L'article 35 de la même loi dispose que l'astreinte même définitive est liquidée par le juge de l'exécution sauf si le juge qui l'a ordonnée reste saisi de l'affaire ou s'en est expressément réservé le pouvoir.
L'article 36 prévoit que l'astreinte provisoire ou définitive est supprimée en tout ou partie s'il est établi que l'inexécution ou le retard dans l'injonction du juge provient en tout ou partie d'une cause étrangère.
L'article 37 dispose que la décision du juge est exécutoire par provision.

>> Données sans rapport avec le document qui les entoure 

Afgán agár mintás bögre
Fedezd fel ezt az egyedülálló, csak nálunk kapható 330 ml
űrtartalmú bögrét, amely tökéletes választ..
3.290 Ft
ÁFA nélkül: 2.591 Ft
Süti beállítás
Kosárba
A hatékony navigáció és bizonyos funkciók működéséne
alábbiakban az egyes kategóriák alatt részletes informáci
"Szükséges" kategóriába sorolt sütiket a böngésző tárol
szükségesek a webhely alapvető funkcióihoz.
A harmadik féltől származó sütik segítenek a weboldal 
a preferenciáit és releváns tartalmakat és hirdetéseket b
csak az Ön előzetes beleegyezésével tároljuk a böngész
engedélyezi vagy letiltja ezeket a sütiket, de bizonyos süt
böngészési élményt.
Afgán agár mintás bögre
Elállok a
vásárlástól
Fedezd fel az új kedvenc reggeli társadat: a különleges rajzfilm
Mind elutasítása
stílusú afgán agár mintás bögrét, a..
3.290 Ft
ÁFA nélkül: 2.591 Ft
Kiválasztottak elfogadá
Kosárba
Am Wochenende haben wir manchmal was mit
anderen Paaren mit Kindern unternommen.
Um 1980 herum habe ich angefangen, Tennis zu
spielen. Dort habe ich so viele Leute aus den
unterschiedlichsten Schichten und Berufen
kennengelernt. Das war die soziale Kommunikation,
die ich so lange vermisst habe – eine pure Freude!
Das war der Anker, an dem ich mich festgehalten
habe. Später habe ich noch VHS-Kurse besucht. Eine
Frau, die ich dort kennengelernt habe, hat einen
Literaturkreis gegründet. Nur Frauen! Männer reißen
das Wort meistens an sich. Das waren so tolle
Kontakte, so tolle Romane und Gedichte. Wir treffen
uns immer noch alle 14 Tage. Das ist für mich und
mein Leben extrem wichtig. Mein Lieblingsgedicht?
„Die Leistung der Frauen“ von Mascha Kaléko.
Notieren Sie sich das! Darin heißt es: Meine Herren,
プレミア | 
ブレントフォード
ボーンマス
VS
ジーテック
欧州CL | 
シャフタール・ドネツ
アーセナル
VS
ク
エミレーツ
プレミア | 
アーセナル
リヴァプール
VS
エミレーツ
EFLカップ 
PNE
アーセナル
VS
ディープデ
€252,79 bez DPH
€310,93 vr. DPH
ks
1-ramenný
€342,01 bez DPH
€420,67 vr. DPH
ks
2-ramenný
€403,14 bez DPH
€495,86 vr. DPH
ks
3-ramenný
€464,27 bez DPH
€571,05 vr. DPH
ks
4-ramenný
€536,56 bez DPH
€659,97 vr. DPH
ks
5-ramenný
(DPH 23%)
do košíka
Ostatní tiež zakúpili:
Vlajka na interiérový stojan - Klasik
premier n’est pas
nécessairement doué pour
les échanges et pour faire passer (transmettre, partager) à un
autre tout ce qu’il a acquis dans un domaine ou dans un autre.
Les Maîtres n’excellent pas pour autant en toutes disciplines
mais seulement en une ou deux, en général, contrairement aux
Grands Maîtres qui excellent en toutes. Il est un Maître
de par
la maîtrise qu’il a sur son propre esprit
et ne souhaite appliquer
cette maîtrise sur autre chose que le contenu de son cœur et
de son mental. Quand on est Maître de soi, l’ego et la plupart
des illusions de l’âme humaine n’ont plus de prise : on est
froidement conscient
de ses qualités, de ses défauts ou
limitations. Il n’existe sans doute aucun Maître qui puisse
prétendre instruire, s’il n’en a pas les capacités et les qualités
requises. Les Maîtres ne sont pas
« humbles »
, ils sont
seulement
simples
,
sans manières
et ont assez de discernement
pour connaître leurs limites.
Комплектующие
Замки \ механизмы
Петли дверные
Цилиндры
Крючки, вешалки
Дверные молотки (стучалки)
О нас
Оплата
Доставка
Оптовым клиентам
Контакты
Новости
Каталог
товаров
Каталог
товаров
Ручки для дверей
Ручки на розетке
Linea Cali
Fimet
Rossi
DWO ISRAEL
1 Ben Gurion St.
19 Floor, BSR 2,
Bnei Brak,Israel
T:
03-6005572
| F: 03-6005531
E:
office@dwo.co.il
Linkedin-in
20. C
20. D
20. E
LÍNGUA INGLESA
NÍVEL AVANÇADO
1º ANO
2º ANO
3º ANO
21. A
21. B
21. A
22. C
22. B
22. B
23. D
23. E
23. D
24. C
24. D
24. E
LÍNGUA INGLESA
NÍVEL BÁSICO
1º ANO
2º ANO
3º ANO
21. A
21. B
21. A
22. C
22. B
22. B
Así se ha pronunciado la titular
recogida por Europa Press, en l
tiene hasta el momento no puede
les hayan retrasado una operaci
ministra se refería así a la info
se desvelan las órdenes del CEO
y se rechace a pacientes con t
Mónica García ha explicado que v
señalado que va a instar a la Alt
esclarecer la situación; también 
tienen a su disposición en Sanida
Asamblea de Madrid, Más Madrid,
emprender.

Il résulte de ces dispositions que le juge de l'exécution saisi de la liquidation d'une astreinte provisoire ou définitive a le pouvoir de liquider ladite astreinte et de prononcer une nouvelle astreinte définitive dès lors que sont justifiées des circonstances faisant apparaître une telle nécessité.
En liquidant l'astreinte définitive prononcée par le jugement du 8 novembre 2005 et justifiée par l'absence de fourniture par la SA Hôtel d'Anjou de l'avis favorable de la commission intercommunale de sécurité qui avait déjà été constatée par le jugement définitif du 11 janvier 2005 fixant en conséquence une astreinte provisoire, et en prononçant une nouvelle astreinte définitive du fait de l'inexécution de son obligation par la SA Hôtel d'Anjou, le juge de l'exécution n'a pas excédé les pouvoirs que lui donne la loi du 9 juillet 1991.
Néanmoins, le prononcé d'une nouvelle astreinte définitive doit être justifié par les circonstances et pour s'opposer à la liquidation de l'astreinte définitive prononcée par le jugement du 8 novembre 2005, la SAS Hôtel d'Anjou invoque une cause étrangère. Si la SAS Hôtel d'Anjou n'apparaît pas recevable à remettre en cause l'étendue de son engagement qu'elle n'a pas discuté après le jugement du 11 janvier 2005, il demeure que par ordonnance en date du 2 mai 2007, le Juge des référés du Tribunal de grande instance du Mans a ordonné une expertise judiciaire afin de dire si les travaux nécessaires à la conformité de l'établissement aux règles applicables au 4 août 2003 ont été réalisés, dans l'affirmative, dire à quelle date ils l'ont été, dans la négative, dire ceux qui relèvent de l'entretien normal et ceux qui relèvent d'une non-conformité à la date de la signature des actes de cession. La mission de l'expert a en conséquence pour fins de répondre en grande partie aux moyens opposés par la SAS Hôtel d'Anjou devant la cour.
Dans ces conditions, il y a lieu de surseoir à statuer sur les demandes de la SARL JPME dans l'attente du dépôt du rapport d'expertise de Monsieur B....
Les frais et dépens seront réservés.
***
PAR CES MOTIFS
STATUANT publiquement et contradictoirement,
DIT que le juge de l'exécution n'a pas excédé les pouvoirs qu'il détient de la loi du 9 juillet 1991,
Avant dire droit,
SURSOIT À STATUER dans l'attente du dépôt du rapport de Monsieur B...,
RÉSERVE les frais de l'article 700 du nouveau Code de procédure civile et dépens.